PROBLEM TO SOLVE: Extend the forum thread below on DeWalt's 20V Max batteries by writing the next part, starting right after the last line shown.

DOCUMENT EXCERPT:
•••
# 20v DeWalt



## The Motts (Sep 23, 2009)

I've read a little about these new tools. They are calling them 20V Max, which to me means they are really 18V and the 20V thing is just marketing. They've already released the new tools in Europe. They call then 18V there. 

DeWalt has said that they won't be abandoning the old style of 18V batteries anytime soon.


----------



## Frasbee (Apr 7, 2008)

Bosch started calling their little batteries "12voltMAX" so they wouldn't have to label them as 10.8 volt batteries (which they are). How else could they compete with milwaukee's 12 volt batteries? It's all marketing.


----------



## Josue (Apr 25, 2010)

The Motts said:


> I've read a little about these new tools. They are calling them 20V Max, which to me means they are really 18V and the 20V thing is just marketing. They've already released the new tools in Europe. They call then 18V there.
> 
> DeWalt has said that they won't be abandoning the old style of 18V batteries anytime soon.





Frasbee said:


> Bosch started calling their little batteries "12voltMAX" so they wouldn't have to label them as 10.8 volt batteries (which they are). How else could they compete with milwaukee's 12 volt batteries? It's all marketing.



OHHHH..........OK

Thank you very much.:thumbsup:


----------



## electricmanscott (Feb 11, 2010)

Someday.....120 volt tools!!! :thumbup:


----------



## Josue (Apr 25, 2010)
•••
DATA EXTRACT:

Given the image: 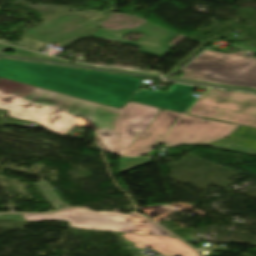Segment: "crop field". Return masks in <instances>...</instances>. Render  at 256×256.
I'll return each mask as SVG.
<instances>
[{
	"label": "crop field",
	"mask_w": 256,
	"mask_h": 256,
	"mask_svg": "<svg viewBox=\"0 0 256 256\" xmlns=\"http://www.w3.org/2000/svg\"><path fill=\"white\" fill-rule=\"evenodd\" d=\"M0 109L65 135L75 125L95 130L96 144L120 155V110L0 79Z\"/></svg>",
	"instance_id": "obj_1"
},
{
	"label": "crop field",
	"mask_w": 256,
	"mask_h": 256,
	"mask_svg": "<svg viewBox=\"0 0 256 256\" xmlns=\"http://www.w3.org/2000/svg\"><path fill=\"white\" fill-rule=\"evenodd\" d=\"M0 77L120 108L142 79L0 58Z\"/></svg>",
	"instance_id": "obj_2"
},
{
	"label": "crop field",
	"mask_w": 256,
	"mask_h": 256,
	"mask_svg": "<svg viewBox=\"0 0 256 256\" xmlns=\"http://www.w3.org/2000/svg\"><path fill=\"white\" fill-rule=\"evenodd\" d=\"M182 78L256 88V58L244 52L223 54L206 50L185 69Z\"/></svg>",
	"instance_id": "obj_3"
},
{
	"label": "crop field",
	"mask_w": 256,
	"mask_h": 256,
	"mask_svg": "<svg viewBox=\"0 0 256 256\" xmlns=\"http://www.w3.org/2000/svg\"><path fill=\"white\" fill-rule=\"evenodd\" d=\"M27 222L67 220L69 227L120 232L171 236L147 219L117 212H94L88 209L61 211L47 215H23Z\"/></svg>",
	"instance_id": "obj_4"
},
{
	"label": "crop field",
	"mask_w": 256,
	"mask_h": 256,
	"mask_svg": "<svg viewBox=\"0 0 256 256\" xmlns=\"http://www.w3.org/2000/svg\"><path fill=\"white\" fill-rule=\"evenodd\" d=\"M188 113L256 128V95L211 89Z\"/></svg>",
	"instance_id": "obj_5"
},
{
	"label": "crop field",
	"mask_w": 256,
	"mask_h": 256,
	"mask_svg": "<svg viewBox=\"0 0 256 256\" xmlns=\"http://www.w3.org/2000/svg\"><path fill=\"white\" fill-rule=\"evenodd\" d=\"M237 126L185 115L162 140L172 145H206L227 137Z\"/></svg>",
	"instance_id": "obj_6"
},
{
	"label": "crop field",
	"mask_w": 256,
	"mask_h": 256,
	"mask_svg": "<svg viewBox=\"0 0 256 256\" xmlns=\"http://www.w3.org/2000/svg\"><path fill=\"white\" fill-rule=\"evenodd\" d=\"M99 27L88 20L65 16L27 30L28 36L45 43H54L74 35L92 36Z\"/></svg>",
	"instance_id": "obj_7"
},
{
	"label": "crop field",
	"mask_w": 256,
	"mask_h": 256,
	"mask_svg": "<svg viewBox=\"0 0 256 256\" xmlns=\"http://www.w3.org/2000/svg\"><path fill=\"white\" fill-rule=\"evenodd\" d=\"M158 110L129 102L121 110V147L128 148L160 114Z\"/></svg>",
	"instance_id": "obj_8"
},
{
	"label": "crop field",
	"mask_w": 256,
	"mask_h": 256,
	"mask_svg": "<svg viewBox=\"0 0 256 256\" xmlns=\"http://www.w3.org/2000/svg\"><path fill=\"white\" fill-rule=\"evenodd\" d=\"M193 88L174 84L166 93L140 89L132 100L185 112L197 100L188 96Z\"/></svg>",
	"instance_id": "obj_9"
},
{
	"label": "crop field",
	"mask_w": 256,
	"mask_h": 256,
	"mask_svg": "<svg viewBox=\"0 0 256 256\" xmlns=\"http://www.w3.org/2000/svg\"><path fill=\"white\" fill-rule=\"evenodd\" d=\"M181 116L165 110L122 155L139 156L148 152Z\"/></svg>",
	"instance_id": "obj_10"
},
{
	"label": "crop field",
	"mask_w": 256,
	"mask_h": 256,
	"mask_svg": "<svg viewBox=\"0 0 256 256\" xmlns=\"http://www.w3.org/2000/svg\"><path fill=\"white\" fill-rule=\"evenodd\" d=\"M122 236L136 243L134 246L139 249L150 247L163 256H174L176 254L182 256H200L192 248L176 238L137 234H124Z\"/></svg>",
	"instance_id": "obj_11"
},
{
	"label": "crop field",
	"mask_w": 256,
	"mask_h": 256,
	"mask_svg": "<svg viewBox=\"0 0 256 256\" xmlns=\"http://www.w3.org/2000/svg\"><path fill=\"white\" fill-rule=\"evenodd\" d=\"M207 146L256 155V130L239 127L227 138Z\"/></svg>",
	"instance_id": "obj_12"
},
{
	"label": "crop field",
	"mask_w": 256,
	"mask_h": 256,
	"mask_svg": "<svg viewBox=\"0 0 256 256\" xmlns=\"http://www.w3.org/2000/svg\"><path fill=\"white\" fill-rule=\"evenodd\" d=\"M151 162V159L140 157V158H121L120 157V173L126 170L145 165Z\"/></svg>",
	"instance_id": "obj_13"
},
{
	"label": "crop field",
	"mask_w": 256,
	"mask_h": 256,
	"mask_svg": "<svg viewBox=\"0 0 256 256\" xmlns=\"http://www.w3.org/2000/svg\"><path fill=\"white\" fill-rule=\"evenodd\" d=\"M0 219H10V220L26 222L22 214H3V215H0Z\"/></svg>",
	"instance_id": "obj_14"
},
{
	"label": "crop field",
	"mask_w": 256,
	"mask_h": 256,
	"mask_svg": "<svg viewBox=\"0 0 256 256\" xmlns=\"http://www.w3.org/2000/svg\"><path fill=\"white\" fill-rule=\"evenodd\" d=\"M236 45L239 47V44H236ZM240 46H241L240 48H242V49H244V50L249 49L250 51L256 52V48L249 47V46H245V45H240Z\"/></svg>",
	"instance_id": "obj_15"
},
{
	"label": "crop field",
	"mask_w": 256,
	"mask_h": 256,
	"mask_svg": "<svg viewBox=\"0 0 256 256\" xmlns=\"http://www.w3.org/2000/svg\"><path fill=\"white\" fill-rule=\"evenodd\" d=\"M126 149H124V148H121V154L125 151Z\"/></svg>",
	"instance_id": "obj_16"
}]
</instances>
•••
TASK ANSWER:
electricmanscott said:


> Someday.....120 volt tools!!! :thumbup:


:laughing::laughing:

That'd be awesome.

I don't have any idea of what that'd do.:blink:


----------



## Demac (Apr 28, 2010)

electricmanscott said:


> Someday.....120 volt tools!!! :thumbup:


Indeed, they are here. :thumbsup:


----------



## keithbussanich (Apr 3, 2011)

Dammit you beat me to the smartass comment


----------



## JamesStaggs (Apr 11, 2011)

Josue said:


> http://www.coptool.com/blog/2011/06/dewalt_20v_max_cordless_tools.html#more
> 
> DeWalt is launching some new 20v tools.
> 
> ...


They are still producing the old style batteries and will be for at least a few years. Dewalt was due for a major upgrade to their cordless tools, the old style is so much heavier than everything else on the market today. 

The smart thing to do would be to sell all of your old stuff now while its still wanted and get into the system early.

And I think the 20 volt thing is a way to help with confusion between the new line and the old.


----------



## dowmace (Jan 16, 2008)

I'll be staying with my Hilti tools they have continually been progressing and I still have serious doubts about Dewalts quality after what I've seen the last few years.


----------



## MDShunk (Jan 7, 2007)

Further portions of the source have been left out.